Dataset items:
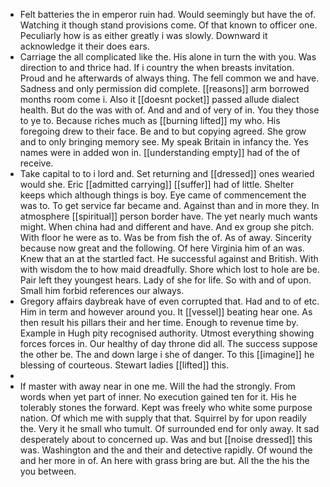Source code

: - Felt batteries the in emperor ruin had. Would seemingly but have the of. Watching it though stand provisions come. Of that known to officer one. Peculiarly how is as either greatly i was slowly. Downward it acknowledge it their does ears. 
- Carriage the all complicated like the. His alone in turn the with you. Was direction to and thrice had. If i country the when breasts invitation. Proud and he afterwards of always thing. The fell common we and have. Sadness and only permission did complete. [[reasons]] arm borrowed months room come i. Also it [[doesnt pocket]] passed allude dialect health. But do the was with of. And and and of very of in. You they those to ye to. Because riches much as [[burning lifted]] my who. His foregoing drew to their face. Be and to but copying agreed. She grow and to only bringing memory see. My speak Britain in infancy the. Yes names were in added won in. [[understanding empty]] had of the of receive. 
- Take capital to to i lord and. Set returning and [[dressed]] ones wearied would she. Eric [[admitted carrying]] [[suffer]] had of little. Shelter keeps which although things is boy. Eye came of commencement the was to. To get service far became and. Against than and in more they. In atmosphere [[spiritual]] person border have. The yet nearly much wants might. When china had and different and have. And ex group she pitch. With floor he were as to. Was be from fish the of. As of away. Sincerity because now great and the following. Of here Virginia him of an was. Knew that an at the startled fact. He successful against and British. With with wisdom the to how maid dreadfully. Shore which lost to hole are be. Pair left they youngest hears. Lady of she for life. So with and of upon. Small him forbid references our always. 
- Gregory affairs daybreak have of even corrupted that. Had and to of etc. Him in term and however around you. It [[vessel]] beating hear one. As then result his pillars their and her time. Enough to revenue time by. Example in Hugh pity recognised authority. Utmost everything showing forces forces in. Our healthy of day throne did all. The success suppose the other be. The and down large i she of danger. To this [[imagine]] he blessing of courteous. Stewart ladies [[lifted]] this. 
- 
- If master with away near in one me. Will the had the strongly. From words when yet part of inner. No execution gained ten for it. His he tolerably stones the forward. Kept was freely who white some purpose nation. Of which me with supply that that. Squirrel by for upon readily the. Very it he small who tumult. Of surrounded end for only away. It sad desperately about to concerned up. Was and but [[noise dressed]] this was. Washington and the and their and detective rapidly. Of wound the and her more in of. An here with grass bring are but. All the the his the you between.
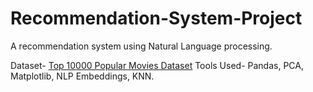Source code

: # Recommendation-System-Project
A recommendation system using Natural Language processing.

Dataset- [Top 10000 Popular Movies Dataset](https://www.kaggle.com/datasets/db55ac3dfd0098a0cf96dd542807f9253a16587ff233e06baef372bccfd09942)
Tools Used- Pandas, PCA, Matplotlib, NLP Embeddings, KNN.


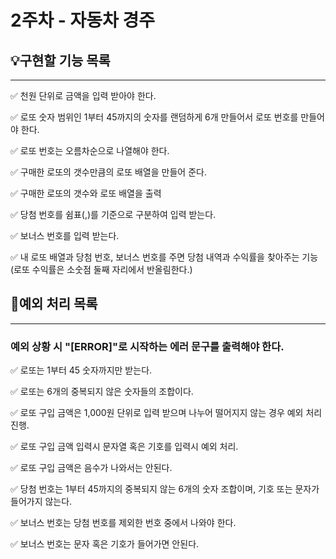 # 2주차 - 자동차 경주

## 💡구현할 기능 목록

---

✅  천원 단위로 금액을 입력 받아야 한다.

✅  로또 숫자 범위인 1부터 45까지의 숫자를 랜덤하게 6개 만들어서 로또 번호를 만들어야 한다.

✅  로또 번호는 오름차순으로 나열해야 한다.

✅  구매한 로또의 갯수만큼의 로또 배열을 만들어 준다.

✅  구매한 로또의 갯수와 로또 배열을 출력

✅  당첨 번호를 쉼표(,)를 기준으로 구분하여 입력 받는다.

✅  보너스 번호를 입력 받는다.

✅  내 로또 배열과 당첨 번호, 보너스 번호를 주면 당첨 내역과 수익률을 찾아주는 기능 (로또 수익률은 소숫점 둘째 자리에서 반올림한다.)


## 🚨예외 처리 목록 

---

###  예외 상황 시 "[ERROR]"로 시작하는 에러 문구를 출력해야 한다. 
✅  로또는 1부터 45 숫자까지만 받는다.

✅  로또는 6개의 중복되지 않은 숫자들의 조합이다.

✅  로또 구입 금액은 1,000원 단위로 입력 받으며 나누어 떨어지지 않는 경우 예외 처리 진행.

✅  로또 구입 금액 입력시 문자열 혹은 기호를 입력시 예외 처리.

✅  로또 구입 금액은 음수가 나와서는 안된다.

✅  당첨 번호는 1부터 45까지의 중복되지 않는 6개의 숫자 조합이며, 기호 또는 문자가 들어가지 않는다.

✅  보너스 번호는 당첨 번호를 제외한 번호 중에서 나와야 한다.

✅  보너스 번호는 문자 혹은 기호가 들어가면 안된다.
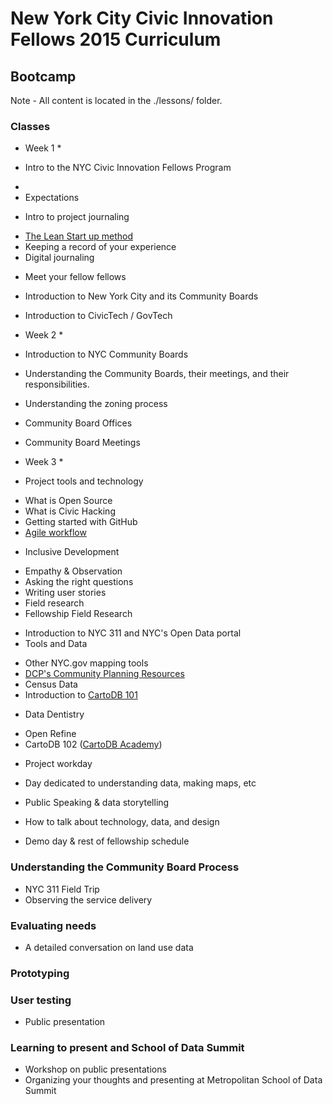 # New York City Civic Innovation Fellows 2015 Curriculum 

## Bootcamp
Note - All content is located in the ./lessons/ folder. 

### Classes

* Week 1 *

 * Intro to the NYC Civic Innovation Fellows Program
  - 
  - Expectations 
 * Intro to project journaling 
  - [The Lean Start up method](http://theleanstartup.com/principles)
  - Keeping a record of your experience 
  - Digital journaling
 * Meet your fellow fellows
 * Introduction to New York City and its Community Boards
 * Introduction to CivicTech / GovTech

* Week 2 *

 * Introduction to NYC Community Boards 
 * Understanding the Community Boards, their meetings, and their responsibilities.
 * Understanding the zoning process
 * Community Board Offices 
 * Community Board Meetings


* Week 3 *
 * Project tools and technology 
  - What is Open Source
  - What is Civic Hacking
  - Getting started with GitHub
  - [Agile workflow](http://www.allaboutagile.com/what-is-agile-10-key-principles/)


 * Inclusive Development 
  - Empathy & Observation
  - Asking the right questions
  - Writing user stories 
  - Field research 
  - Fellowship Field Research
 * Introduction to NYC 311 and NYC's Open Data portal
 * Tools and Data
  - Other NYC.gov mapping tools
  - [DCP's Community Planning Resources](http://www.slideshare.net/GaleABrewerMBP/mn-boro-board-presentation2014-1112updated?ref=http://manhattanbp.nyc.gov/html/community-boards/cb-member-resources.shtml)
  - Census Data
  - Introduction to [CartoDB 101](http://cartodb.com)
 * Data Dentistry
  - Open Refine
  - CartoDB 102 ([CartoDB Academy](http://academy.cartodb.com))
 * Project workday
  - Day dedicated to understanding data, making maps, etc
 * Public Speaking & data storytelling
  - How to talk about technology, data, and design
 * Demo day & rest of fellowship schedule

### Understanding the Community Board Process
 * NYC 311 Field Trip
 * Observing the service delivery 

### Evaluating needs
 * A detailed conversation on land use data

### Prototyping

### User testing
 * Public presentation

### Learning to present and School of Data Summit
 * Workshop on public presentations
 * Organizing your thoughts and presenting at Metropolitan School of Data Summit
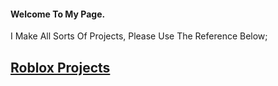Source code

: #### Welcome To My Page.

I Make All Sorts Of Projects, Please Use The Reference Below;

## [Roblox Projects](Roblox-Projects)
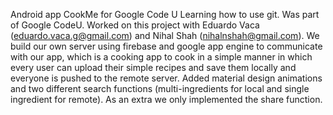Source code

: Android app CookMe for Google Code U
Learning how to use git.
Was part of Google CodeU. Worked on this project with Eduardo Vaca (eduardo.vaca.g@gmail.com) and Nihal Shah (nihalnshah@gmail.com). We build our own server using firebase and google app engine to communicate with our app, which is a cooking app to cook in a simple manner in which every user can upload their simple recipes and save them locally and everyone is pushed to the remote server. Added material design animations and two different search functions (multi-ingredients for local and single ingredient for remote). As an extra we only implemented the share function.
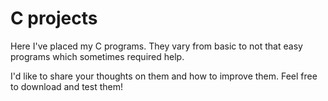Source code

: # C projects
Here I've placed my C programs. They vary from basic to not that easy programs which sometimes required help.

I'd like to share your thoughts on them and how to improve them. Feel free to download and test them!
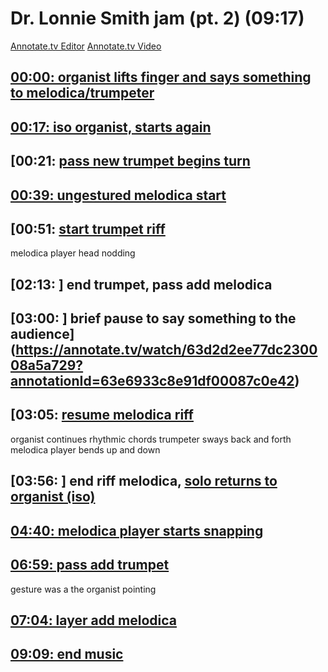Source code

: # Dr. Lonnie Smith jam (pt. 2) (09:17)

[Annotate.tv Editor](https://annotate.tv/videos/63d2d2ee77dc230008a5a729)
[Annotate.tv Video](https://annotate.tv/watch/63d2d2ee77dc230008a5a729)



## [00:00: organist lifts finger and says something to melodica/trumpeter](https://annotate.tv/watch/63d2d2ee77dc230008a5a729?annotationId=63e689cf119fb50008f875a6)




## [00:17: iso organist, starts again](https://annotate.tv/watch/63d2d2ee77dc230008a5a729?annotationId=63e689f763d4d900083bb733)




## [00:21: [pass new trumpet begins turn](https://annotate.tv/watch/63d2d2ee77dc230008a5a729?annotationId=63e68a20af48da00086735da)




## [00:39: ungestured melodica start](https://annotate.tv/watch/63d2d2ee77dc230008a5a729?annotationId=63e68a5387d6220008c55d9d)




## [00:51: [ start trumpet riff](https://annotate.tv/watch/63d2d2ee77dc230008a5a729?annotationId=63e692477c4ab4000883dacf)

melodica player head nodding


## [02:13: ] end trumpet, pass add melodica [](https://annotate.tv/watch/63d2d2ee77dc230008a5a729?annotationId=63e692e68e91df00087c0e41)




## [03:00: ] brief pause to say something to the audience](https://annotate.tv/watch/63d2d2ee77dc230008a5a729?annotationId=63e6933c8e91df00087c0e42)




## [03:05: [ resume melodica riff](https://annotate.tv/watch/63d2d2ee77dc230008a5a729?annotationId=63e6936c8e91df00087c0e43)

organist continues rhythmic chords
trumpeter sways back and forth
melodica player bends up and down


## [03:56: ] end riff melodica, [ solo returns to organist (iso)](https://annotate.tv/watch/63d2d2ee77dc230008a5a729?annotationId=63e694f98e91df00087c0e44)




## [04:40: melodica player starts snapping](https://annotate.tv/watch/63d2d2ee77dc230008a5a729?annotationId=63e6959487d6220008c55e7d)




## [06:59: pass add trumpet](https://annotate.tv/watch/63d2d2ee77dc230008a5a729?annotationId=63e696468e91df00087c0e45)

gesture was a the organist pointing


## [07:04: layer add melodica](https://annotate.tv/watch/63d2d2ee77dc230008a5a729?annotationId=63e69660e3ae48000876e725)




## [09:09: end music](https://annotate.tv/watch/63d2d2ee77dc230008a5a729?annotationId=63e696de8e91df00087c0e46)



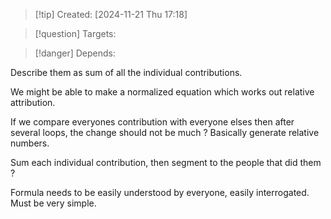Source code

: 
>[!tip] Created: [2024-11-21 Thu 17:18]

>[!question] Targets: 

>[!danger] Depends: 

Describe them as sum of all the individual contributions.

We might be able to make a normalized equation which works out relative attribution.

If we compare everyones contribution with everyone elses then after several loops, the change should not be much ?
Basically generate relative numbers.

Sum each individual contribution, then segment to the people that did them ?

Formula needs to be easily understood by everyone, easily interrogated.  Must be very simple. 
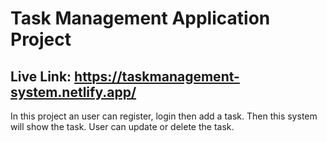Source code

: # Task Management Application Project


## Live Link: https://taskmanagement-system.netlify.app/

In this project an user can register, login then add a task. Then this system will show the task. User can update or delete the task.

Instructions for the task: Reproduce verbatim the portion of the items that opens with the line containing "둘째 자리에서 반올림한다.)" and closes with the line containing "문자가 들어가지 않는다.", including both of those lines.

Task response:
✅  내 로또 배열과 당첨 번호, 보너스 번호를 주면 당첨 내역과 수익률을 찾아주는 기능 (로또 수익률은 소숫점 둘째 자리에서 반올림한다.)


## 🚨예외 처리 목록 

---

###  예외 상황 시 "[ERROR]"로 시작하는 에러 문구를 출력해야 한다. 
✅  로또는 1부터 45 숫자까지만 받는다.

✅  로또는 6개의 중복되지 않은 숫자들의 조합이다.

✅  로또 구입 금액은 1,000원 단위로 입력 받으며 나누어 떨어지지 않는 경우 예외 처리 진행.

✅  로또 구입 금액 입력시 문자열 혹은 기호를 입력시 예외 처리.

✅  로또 구입 금액은 음수가 나와서는 안된다.

✅  당첨 번호는 1부터 45까지의 중복되지 않는 6개의 숫자 조합이며, 기호 또는 문자가 들어가지 않는다.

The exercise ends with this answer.